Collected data

== Segment start ==

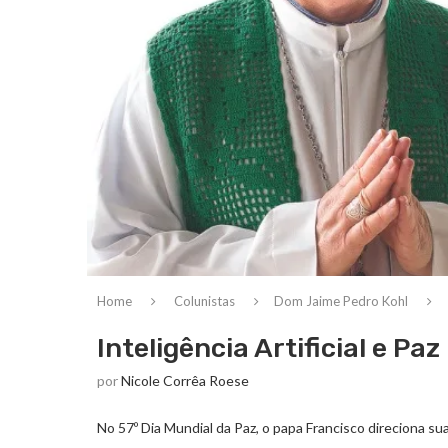
Home
Colunistas
Dom Jaime Pedro Kohl
Inteligência Artificial e Paz
por
Nicole Corrêa Roese
No 57º Dia Mundial da Paz, o papa Francisco direciona 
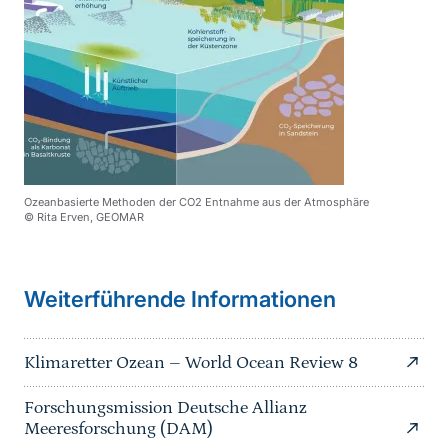
Ozeanbasierte Methoden der CO2 Entnahme aus der Atmosphäre
© Rita Erven, GEOMAR
Weiterführende Informationen
Klimaretter Ozean – World Ocean Review 8
Forschungsmission Deutsche Allianz
Meeresforschung (DAM)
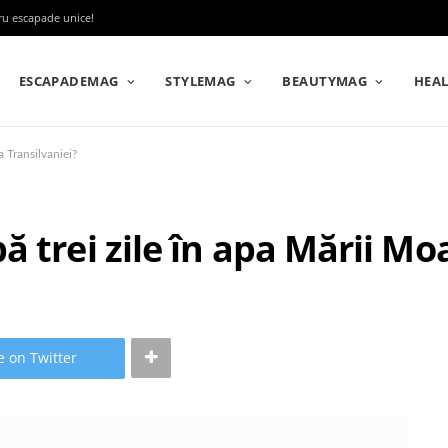
tru escapade unice!
ESCAPADEMAG
STYLEMAG
BEAUTYMAG
HEA
a Transilvaniei?
 trei zile în apa Mării Moa
e on Twitter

== Segment end ==

◆ **Required action**
The answer is the line holding "tru escapade unice!" and all the lines after it through the end of the records, repeated exactly.

◆ **Output for this exercise**
tru escapade unice!
ESCAPADEMAG
STYLEMAG
BEAUTYMAG
HEA
a Transilvaniei?
 trei zile în apa Mării Moa
e on Twitter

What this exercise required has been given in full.